How to evaluate the gravity of the sickness described in the preceding paragraphs? Is there any hope for recovery? Indeed, there is. The traditional strengths of Germany’s economy have not lost their relevance overnight.
Thanks to its predominantly small and mid-sized enterprise structure and the presence of numerous hidden champions across various sectors, the German economy so far has proven able to quickly adapt to changing market conditions.
When considering innovation in key technologies, Germany’s economy is well-positioned. The innovation index published jointly by BDI and Roland Berger places Germany among the global top when it comes to innovation in the fields of key technologies. Thanks to its high-quality workforce with a strong STEM focus, Germany should also have the right brains to successfully handle the transformation ahead.
Furthermore, strict fiscal discipline in previous years kept the German government's debt-to-GDP ratio at an internationally low level of 61 percent in 2022. Thus, the government has still sufficient fiscal firepower to support economic reforms, even to initiate a kind of “Agenda 2030”.

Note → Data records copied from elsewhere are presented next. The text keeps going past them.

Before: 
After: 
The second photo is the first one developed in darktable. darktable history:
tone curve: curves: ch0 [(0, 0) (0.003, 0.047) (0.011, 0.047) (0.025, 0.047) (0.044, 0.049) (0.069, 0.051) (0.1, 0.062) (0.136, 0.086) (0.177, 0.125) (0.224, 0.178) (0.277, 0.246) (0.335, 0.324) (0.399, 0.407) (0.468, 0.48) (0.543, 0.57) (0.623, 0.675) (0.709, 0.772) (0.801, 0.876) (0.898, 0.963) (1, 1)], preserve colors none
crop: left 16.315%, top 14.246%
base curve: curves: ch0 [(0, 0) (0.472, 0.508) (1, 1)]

What would be consequences for Europe if Germany will not recover and becomes the sick man of Europe? We developed three different scenarios. In the baseline-scenario we assume that Germany’s economy returns to weak but continuous growth in the next decade. The upside scenario supposes that – driven by strong growth among Germany’s major trade partners – export growth will be 2 percent above baseline, resulting in higher GDP growth. The downside-scenario assumes that Germany’s growth will be 1.5 percentage points lower than in the baseline-scenario (see Figure 4).
The outcomes of these scenarios show that stagnant growth in Europe's largest economy would drag down overall EU growth, causing higher unemployment and welfare losses for the EU citizens. The downside scenario would result in a cumulative loss of GDP for Germany of around EUR 66 bn, or 2 percent of GDP compared to the baseline scenario. For Europe, the damage would be even larger in absolute terms - GDP would be around EUR 96 bn lower than in the base case. The employment market in Europe would also be impacted with about 300,000 more people being unemployed as compared to the baseline scenario, most of these (250,000) in Germany. The upside scenario, in comparison, shows that stronger growth in Germany (around 88 EUR bn.) would improve the bloc’s economic outlook considerably (124 EUR bn.).
The 2010s were Germany’s golden decade but the conditions responsible for this period of solid growth have ceased to exit. Presently, Germany's economy confronts significant challenges. To rekindle a success story similar to the "Agenda 2010," which revitalized the country's economy in the past, bold reforms are imperative. While the contemporary challenges differ, a modern action plan is essential. Such an “Agenda 2030” – or whatever you want to call it – should encompass five key elements: reducing policy uncertainty, ramping up renewable energy, boosting investment in infrastructure, reducing bureaucracy and accelerating skilled labor migration.
As time has passed, Germany has once again encountered economic challenges. This is perhaps no return to the late 90ies.